世界では途上国の低所得者層の需要を開拓し、貧困問題の解決につなげる「ベースオブピラミッド(BOP)ビジネス」が注目を集める。世界の課題に取り組むベンチャー企業などを政府が支援、参加につなげられれば新しい万博の形を示すことができる。
万博開催にはコストもかかるが、長い目で見れば利益が負担を上回る。愛知万博は産業集積や訪日客増加をもたらした。
25年万博も再生医療やデジタルというような新技術の発展、水素エネルギーの普及など、万博後の新しい産業基盤を育てる足がかりとなり得る。運営組織の「日本国際博覧会協会」は関西、日本全体の将来を切り開くイベントという側面を強調し民間企業の知恵と意欲を掘り起こしてほしい。
「とがった才能 飛躍の好機」デザイン制作会社「BYTHREE」代表の吉田貴紀さん(42)
2025年万博には世界各国の最新技術や文化が集まる。テーマに基づく各展示のメッセージをどのように伝えるかはアートディレクターらの腕の見せどころで、若い世代や無名の人材が飛躍する好機だ。
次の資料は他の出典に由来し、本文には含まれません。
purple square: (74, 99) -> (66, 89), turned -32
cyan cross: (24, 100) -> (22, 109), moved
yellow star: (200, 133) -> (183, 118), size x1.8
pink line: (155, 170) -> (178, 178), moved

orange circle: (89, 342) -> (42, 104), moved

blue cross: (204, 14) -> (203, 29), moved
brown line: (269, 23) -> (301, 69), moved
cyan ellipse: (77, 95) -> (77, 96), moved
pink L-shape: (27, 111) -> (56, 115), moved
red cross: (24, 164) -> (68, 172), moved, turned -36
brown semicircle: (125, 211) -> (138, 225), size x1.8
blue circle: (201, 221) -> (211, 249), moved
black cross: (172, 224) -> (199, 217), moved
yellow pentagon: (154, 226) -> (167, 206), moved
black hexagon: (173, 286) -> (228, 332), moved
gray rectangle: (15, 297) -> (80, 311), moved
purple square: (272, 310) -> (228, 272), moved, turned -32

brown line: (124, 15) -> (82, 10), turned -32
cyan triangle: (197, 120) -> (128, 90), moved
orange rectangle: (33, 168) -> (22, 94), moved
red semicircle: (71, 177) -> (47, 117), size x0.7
若手が開催前から継続的に万博を盛り上げる仕掛け作りに関わる土壌ができれば、万博後の大阪を才能豊かなクリエーターや芸術家の集積地とする足がかりになると期待している。
誘致段階の18年10月に万博への提言をまとめたフリーペーパーを発行し、開催決定後は19年1月に過去の万博の企画に携わったアートディレクターからその経験を聞くイベントを開いた。
パビリオン展示やイベントの企画など万博を通じ、クリエーターの発想を生かせる機会は無数にある。博覧会協会や出展企業は若い才能を大いに起用してほしい。
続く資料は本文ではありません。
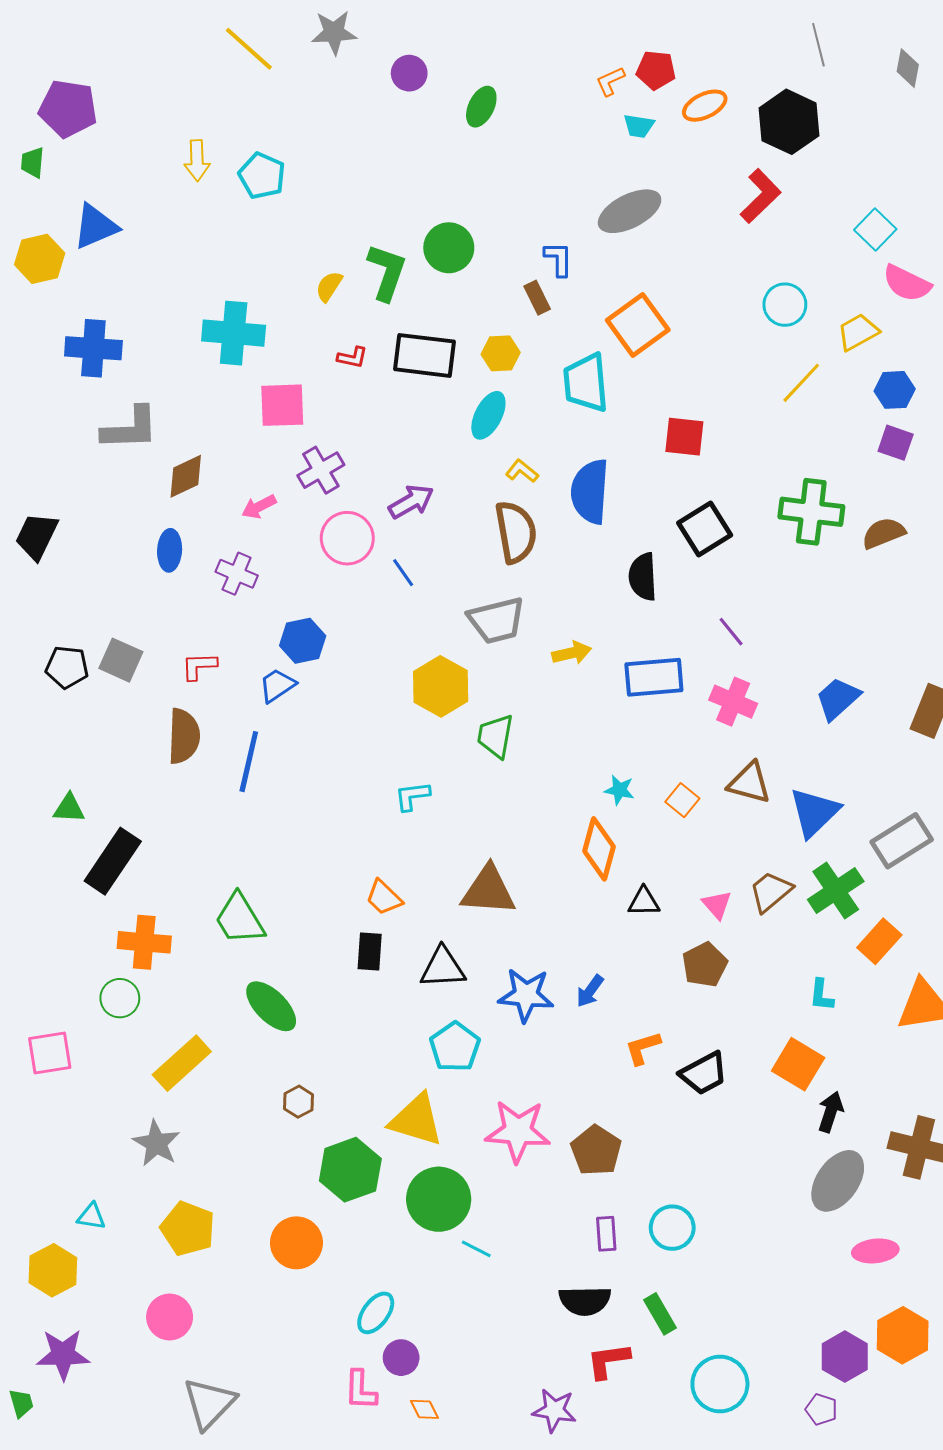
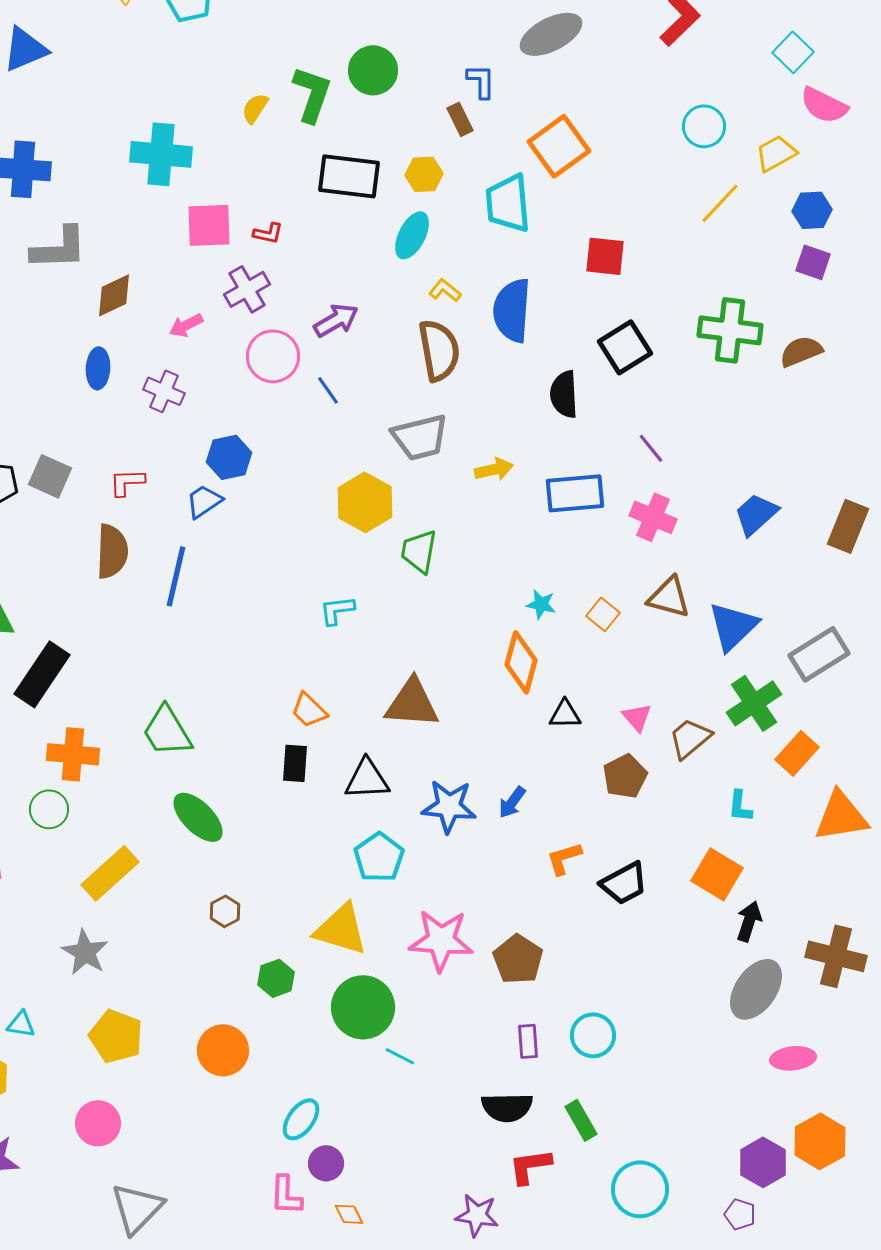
red L-shape: (352, 357) -> (268, 233), moved
brown trapezoid: (771, 892) -> (690, 738), moved
green hexagon: (350, 1170) -> (276, 978), size x0.6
開幕までにいかに機運を盛り上げるかも知恵の出しどころだ。その企画などに若手が関わることのできる機会が増えれば、これまで以上に企画やデザインのプロが大阪に根付き、育つことにつながるだろう。
万博後に知恵や人材が集まった大阪から世界の注目を集めるような、さらに新しいアートを発信していきたい。
「全国巻き込む必要性」世界中の万博に足運ぶ 二神敦さん(46)
阪神高速道路の社員として働きながら、2010年の上海万博、15年のミラノ万博など10カ所以上の万博をこれまでに訪れてきた。開催国をはじめ、多様な文化を感じられることが万博の最大の醍醐味だ。
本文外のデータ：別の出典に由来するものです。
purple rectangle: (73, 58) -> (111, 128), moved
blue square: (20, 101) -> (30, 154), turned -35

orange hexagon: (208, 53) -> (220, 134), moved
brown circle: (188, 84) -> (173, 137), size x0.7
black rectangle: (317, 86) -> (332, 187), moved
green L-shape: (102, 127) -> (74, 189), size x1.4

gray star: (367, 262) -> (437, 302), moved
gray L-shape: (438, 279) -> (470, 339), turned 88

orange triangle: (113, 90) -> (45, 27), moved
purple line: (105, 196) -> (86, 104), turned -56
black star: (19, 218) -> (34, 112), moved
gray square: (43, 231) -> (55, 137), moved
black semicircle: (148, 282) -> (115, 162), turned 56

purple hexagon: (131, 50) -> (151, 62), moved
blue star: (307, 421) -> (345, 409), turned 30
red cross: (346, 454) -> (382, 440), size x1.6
「食」をテーマに開かれた15年ミラノ万博を訪れた際、会場にはイタリア全土からご当地のワインが集められ、その土地ごとの食文化を味わえた。開催地ミラノだけにとどまらず、イタリア全体の魅力を感じられた。
25年の万博は開催地である大阪や関西をやや前面に出し過ぎていると感じる。日本各地には様々な食や祭りもある。多様性を発信することが、より厚みのある日本の姿を海外の人に伝えることになる。
万博後の海外からの観光客の訪問、世界とのビジネスを見据えても有意義なイベントになり得る。多くの地域の人に参加してもらうことこそが、万博による効果の全国の幅広い地域への浸透に結びつくと思う。
万博に向けたムードはまだまだ関西と他地域に温度差を感じる。20年東京五輪の関連イベントが全国で行われている状況とは対照的だ。万博でも関西以外の地域の人を巻き込む工夫を続ける必要がある。